Location: Fruit and Vegetable Insect Research
Title: Codling Moth Areawide IPM Author
Submitted to: Areawide IPM: Theory to Implementation
Publication Type: Book / Chapter
Publication Acceptance Date: September 28, 2007
Publication Date: April 1, 2008
Citation: Knight, A.L. 2008. Codling Moth Areawide IPM. pp. 159-190. In: Areawide Pest Management Theory and Implementation. O.Koul, G.Cupernus, N. Elliott (eds.) CAB International, Oxfordshire, UK. Interpretive Summary: An areawide IPM approach for apple and pear production has been suggested to be a more effective strategy for growers to combat codling moth and other orchard pests. This approach utilizes the application of sex pheromone for mating disruption of codling moth and selective insecticides for secondary pests over large contiguous areas of production and requires more intensive monitoring and grower coordination.
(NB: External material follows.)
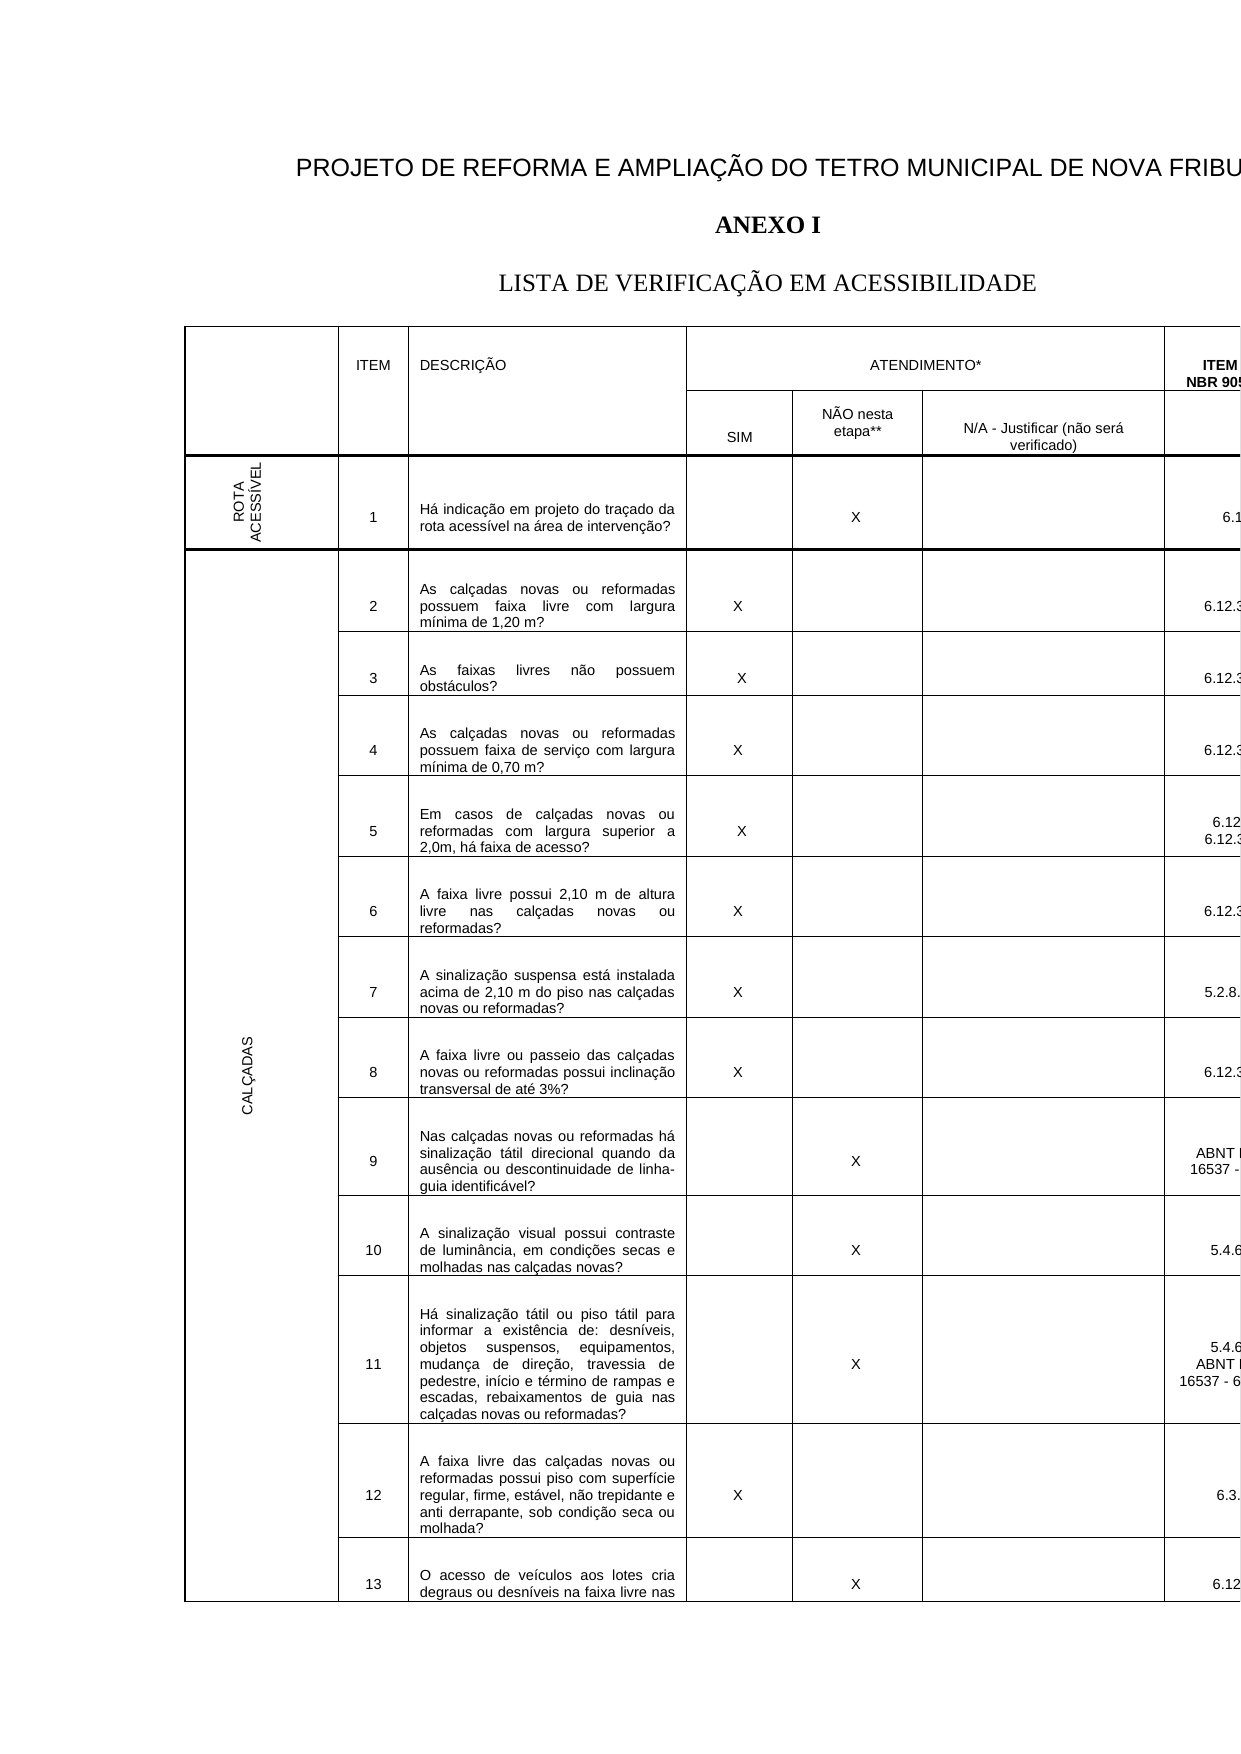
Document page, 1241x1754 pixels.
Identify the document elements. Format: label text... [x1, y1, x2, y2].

table_header PROJETO DE REFORMA E AMPLIAÇÃO DO TETRO MUNICIPAL DE NOVA FRIBURGO ANEXO I LISTA DE VERIFICAÇÃO EM ACESSIBILIDADE [177, 148, 1240, 1602]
A five-year program was funded by the Agricultural Research Service from 1995-1999 and established 22 projects involving 533 growers farming 9763 hectares. Research entomologists with USDA and land-grant universities in Washington, Oregon, and California worked together to make this project a success. Growers reduced their use of broad spectrum insecticides 75% and their overall levels of fruit injury. The success of this project spurred the continued adoption of sex pheromones and facilitated the use of more biointensive pest management programs.
Technical Abstract: The Agriculture Research Service funded a five-year multi-institutional project to implement the use of sex pheromones for codling moth in conjunction with the use of other selective control strategies for secondary pests across large contiguous areas of pome fruit production. Twenty-two sites were established in Washington, Oregon, California, and Colorado from 1995 to 1999 involving 533 growers farming 9763 hectares. Growers in the project reduced their use of broad spectrum insecticides nearly 80% while also reducing levels of fruit injury from codling moth. New pest problems developed in some treated orchards and the role of biological control increased only marginally. Following the end of governmental support grower adoption of sex pheromones has continued to increase but few coordinated grower projects remain. Concerns for the evolution of resistance to new insecticides and their impact on biological control remain important for the successful implementation of sustainable IPM programs in pome fruit.